Robert Dodd : Congrats on the quarter. And back to that point — I mean, to your point, Todd and Rob, you’ve talked in the past about earning the dividend from realized income, and you can earn it from pure NII in the near term. You said, Rob, that I think equity gains are likely to slow this year. I mean in — that’s probably part of the cycle. Do you hypothetically expect them to be slow for the year? Or have you tapped — is there an age vintage component in that in terms of like they’re going to be slow for more than a year and then come back sometime down the road? Any color you can give on that? And then also, I’ll lap it all up for you —
Robert Ladd: Sure. Yes. No, no, it’s a good clarifying question, Robert. So this is just to share as we tried each quarter kind of the cadence of activity — level of activity that we’re experiencing and whereas in previous quarters, we could tell, and there were things on the horizon. And just at this point, there’s nothing on the horizon. But we’ve learned over time that will change. But it’s not a vintage issue, I think it’s just probably a state overall of the M&A market and just expect it to be slower. And I would couple that with what maybe more importantly is that repayment seemed to have slowed for the moment. But again, I wouldn’t call this a long-term phenomenon, and it may could very well pick up as we get into the middle of the year.

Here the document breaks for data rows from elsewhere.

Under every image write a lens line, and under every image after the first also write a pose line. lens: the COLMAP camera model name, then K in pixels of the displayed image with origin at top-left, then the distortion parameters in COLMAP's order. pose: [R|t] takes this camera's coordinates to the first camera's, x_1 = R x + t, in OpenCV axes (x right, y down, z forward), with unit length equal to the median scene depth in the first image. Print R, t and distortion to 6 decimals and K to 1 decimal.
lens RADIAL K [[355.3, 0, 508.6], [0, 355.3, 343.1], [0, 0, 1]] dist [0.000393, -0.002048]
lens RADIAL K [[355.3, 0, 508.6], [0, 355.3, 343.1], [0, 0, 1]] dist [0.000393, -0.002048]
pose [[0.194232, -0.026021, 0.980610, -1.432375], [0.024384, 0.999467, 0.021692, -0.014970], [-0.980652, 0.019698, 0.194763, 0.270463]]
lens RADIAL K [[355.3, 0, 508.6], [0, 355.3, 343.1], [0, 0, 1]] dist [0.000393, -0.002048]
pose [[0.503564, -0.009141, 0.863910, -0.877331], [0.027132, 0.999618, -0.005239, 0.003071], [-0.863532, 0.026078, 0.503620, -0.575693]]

Robert Dodd : Got it. And on kind of just conceptually long term, what would you — this is a qualitative than quantitative question probably, how much of your total realized earnings would you expect to come from NII versus realized gains on average ?

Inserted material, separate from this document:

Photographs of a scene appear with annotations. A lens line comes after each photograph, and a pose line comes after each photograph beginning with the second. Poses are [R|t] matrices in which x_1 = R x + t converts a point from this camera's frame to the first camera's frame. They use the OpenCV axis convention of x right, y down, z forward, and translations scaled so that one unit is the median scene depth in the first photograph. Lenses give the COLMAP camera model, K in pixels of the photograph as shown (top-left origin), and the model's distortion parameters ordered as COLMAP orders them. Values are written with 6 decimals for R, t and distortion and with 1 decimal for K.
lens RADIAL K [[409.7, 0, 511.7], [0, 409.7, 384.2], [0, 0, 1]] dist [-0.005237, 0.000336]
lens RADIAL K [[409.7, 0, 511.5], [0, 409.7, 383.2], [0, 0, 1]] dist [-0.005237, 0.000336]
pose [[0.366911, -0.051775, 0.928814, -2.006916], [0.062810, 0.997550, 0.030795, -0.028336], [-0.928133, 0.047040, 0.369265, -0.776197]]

Robert Ladd: And sorry, Robert, on average and over what period of time?
Robert Dodd : Going forward, just long term, how much should we expect to roughly to come from NII versus the realized gains. Obviously, they both generate value, and they both contribute for dividend funding, but I’m just trying to —
Robert Ladd: Sure. I’d say for the foreseeable future, again, based on the forward curve, which has now risen up that we would expect to have robust NII out into the future and not need realized gains to support the dividend, which I know is not exactly what you’ve asked, but just to clarify that. And then with respect to realized gains, as a percentage, it probably could be something like 10-ish percent or so of our earnings. As a nominal percentage, it’s typically 5% of the portfolio. But because of the magnitude of what it can generate could be outsized. But we would still expect it to be a modest percentage but overall meaningful. And then in a conservative way that we look at it is that it would cover realized potential losses and credit losses. But in any event, we would expect to be positive and put it in the 10% range, I think.

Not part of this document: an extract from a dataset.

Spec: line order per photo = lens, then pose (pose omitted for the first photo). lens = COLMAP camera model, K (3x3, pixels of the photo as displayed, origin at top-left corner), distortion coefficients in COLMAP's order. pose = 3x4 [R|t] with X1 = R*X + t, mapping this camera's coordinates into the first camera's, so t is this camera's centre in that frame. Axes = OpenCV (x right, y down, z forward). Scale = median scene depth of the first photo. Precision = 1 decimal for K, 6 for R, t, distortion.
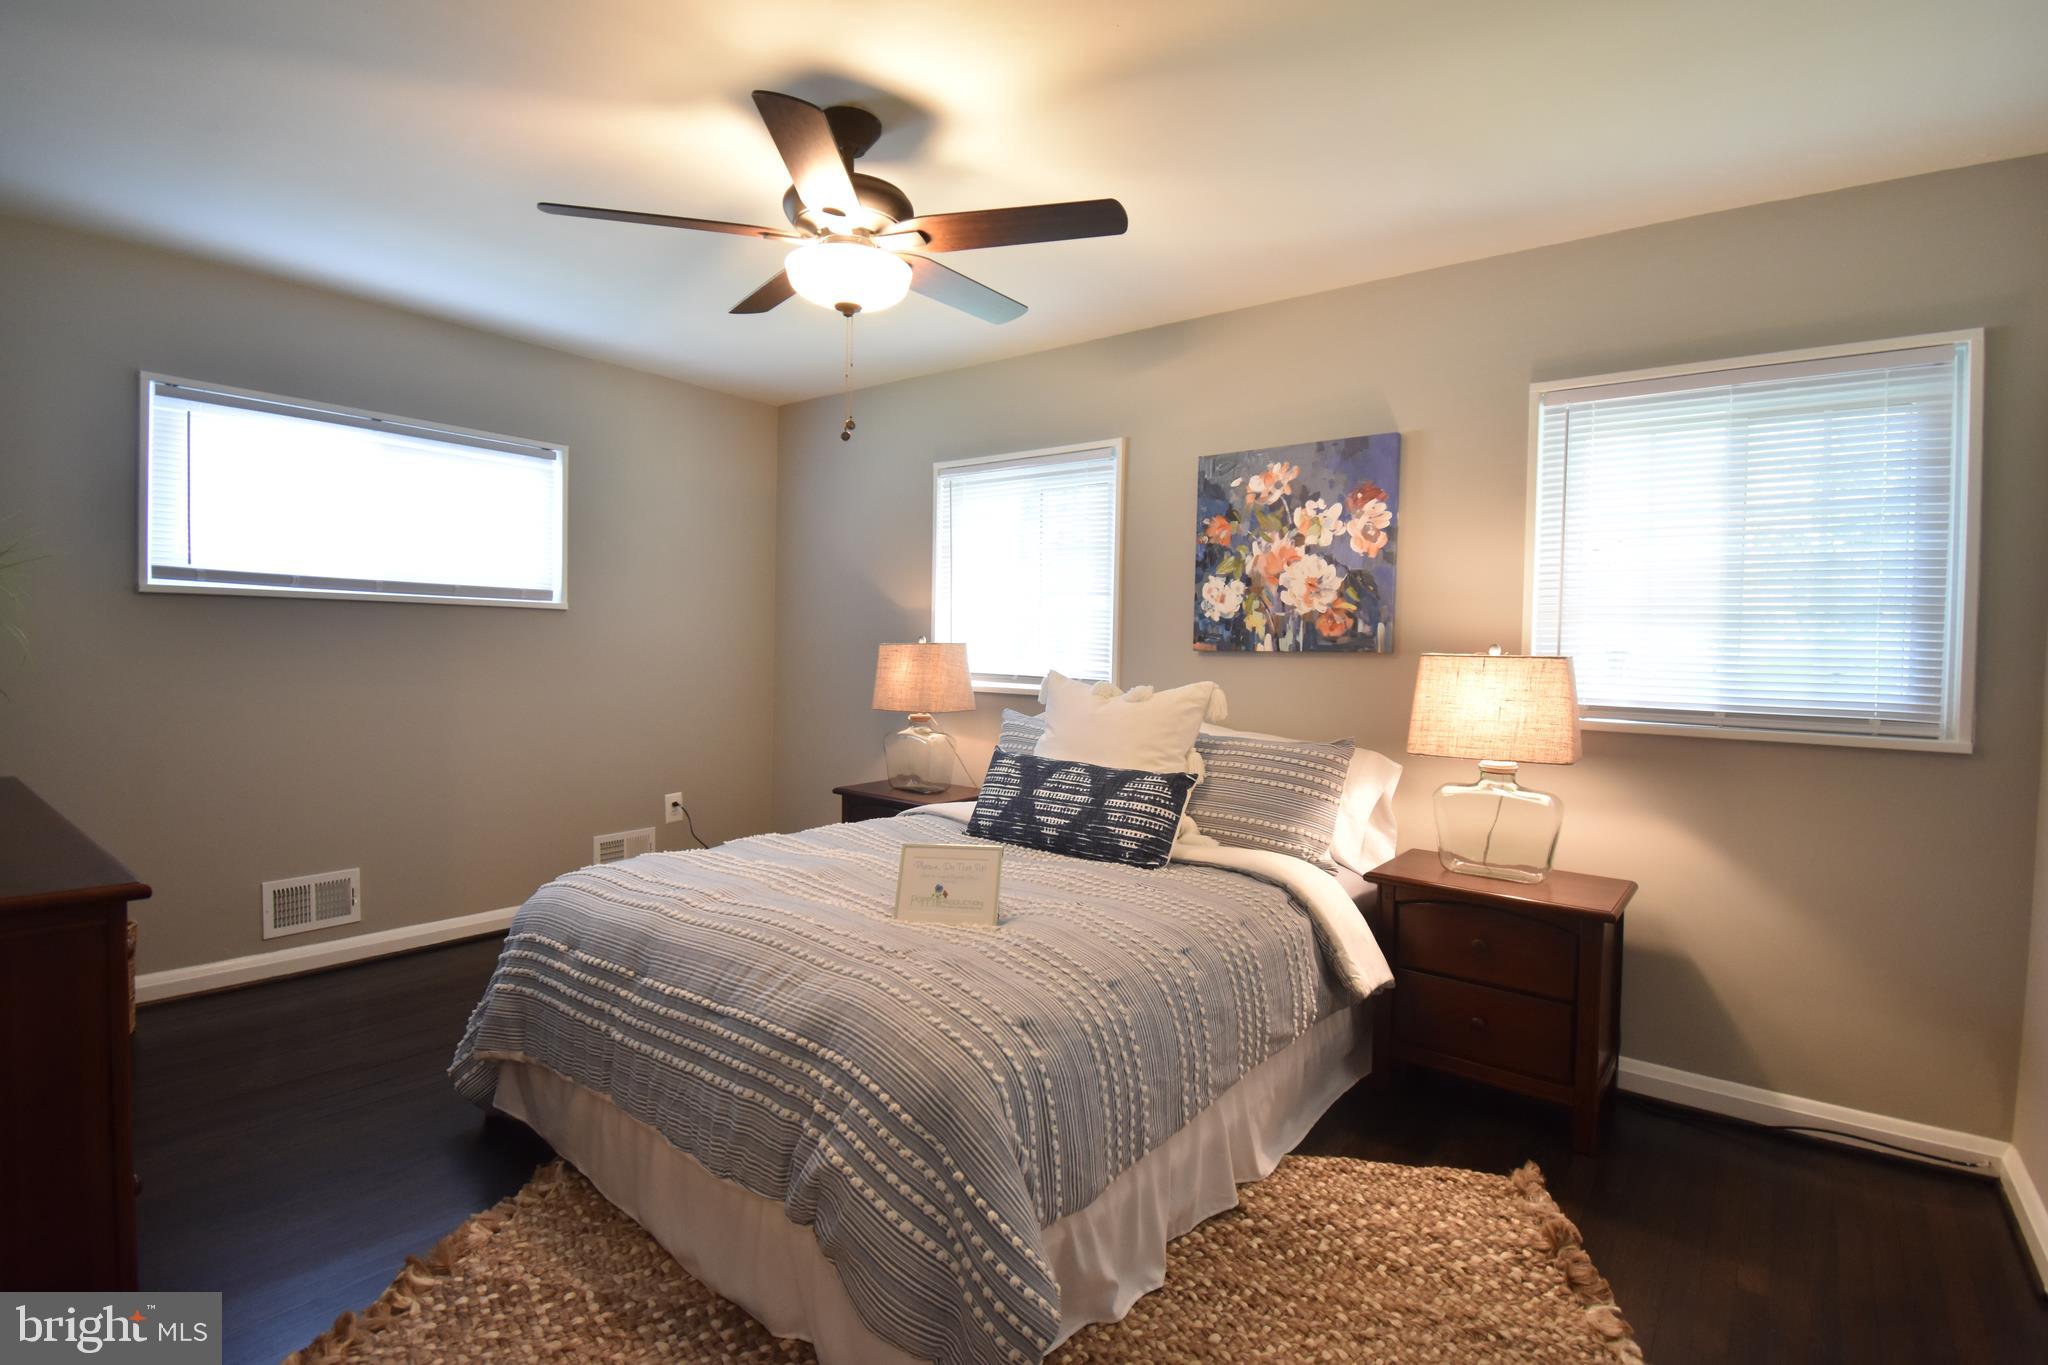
lens RADIAL K [[971.6, 0, 1020.5], [0, 971.6, 673.6], [0, 0, 1]] dist [0.021969, -0.029762]
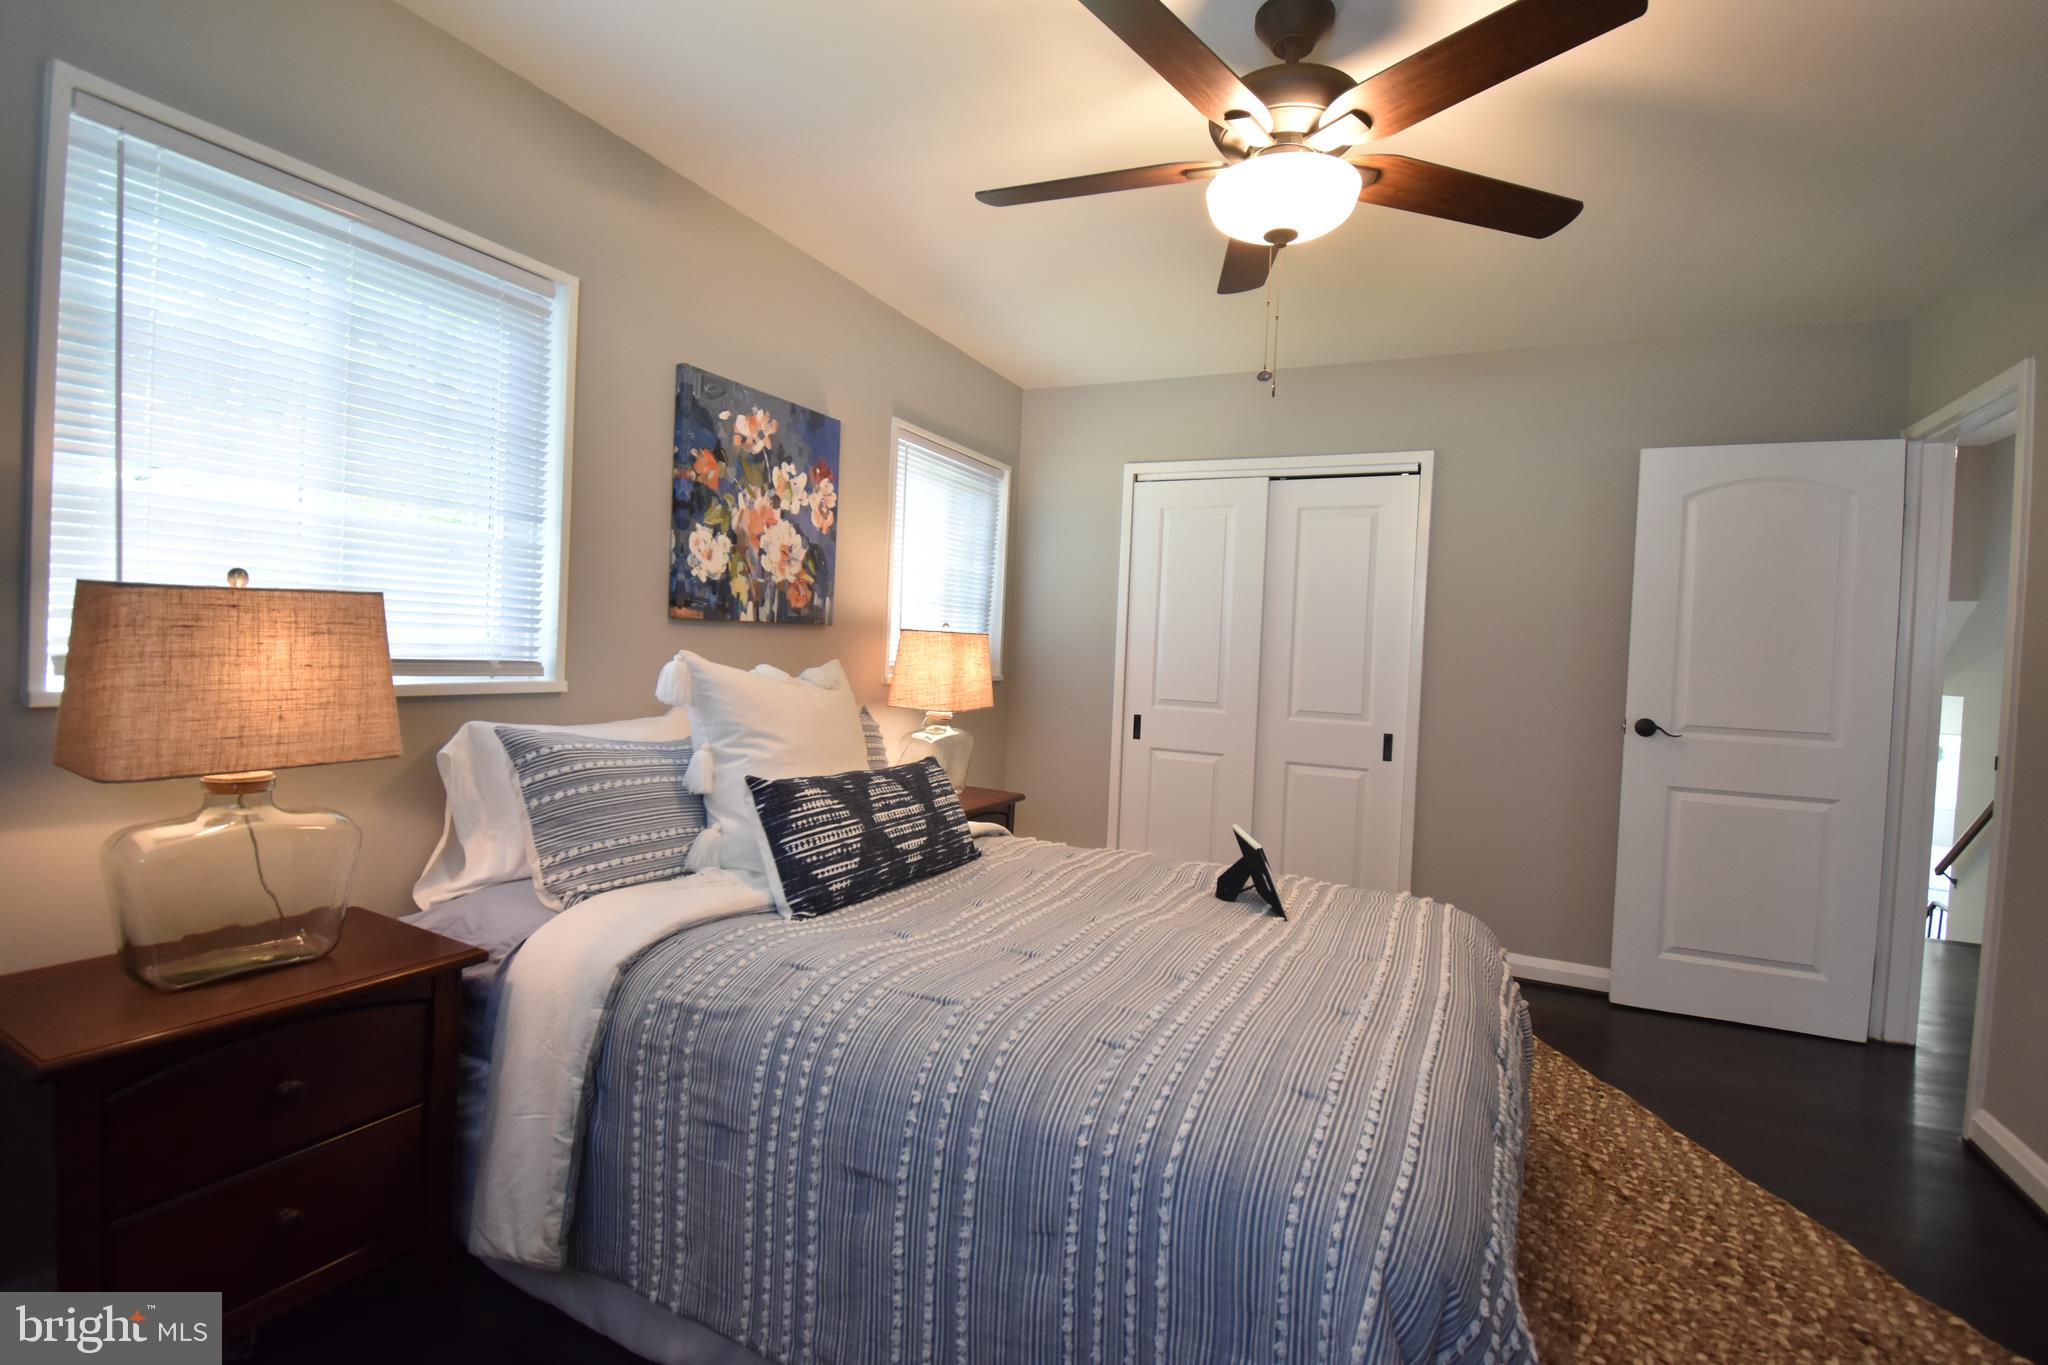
lens RADIAL K [[971.6, 0, 1020.5], [0, 971.6, 673.6], [0, 0, 1]] dist [0.021969, -0.029762]
pose [[-0.223765, -0.062149, 0.972660, -0.671617], [-0.026374, 0.997986, 0.057700, -0.033355], [-0.974286, -0.012741, -0.224953, 0.970289]]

Todd Huskinson: Yes. Robert, I just might add that’s historically been the case. We’ve effectively covered our dividends through NII throughout our history. I mean there have been times when the realized gains have come in handy. But for the most part, it’s been coming from NII.
Robert Dodd : Understood. And to that point, I mean, over time, your realized gains have been greater than your realized losses, which goes to dividend funding on that front as well. So what are you seeing in the environment right now? I mean you said you expect the portfolio to be, what was it, $850 million to $900 million this year, kind of stable in the first quarter. Is this just — is this year of rotation, a few repayments, a few additions? Or do you expect larger scale rotation in the second half? Or can you give us any color about how that — how you think the year might play out in terms of activity level.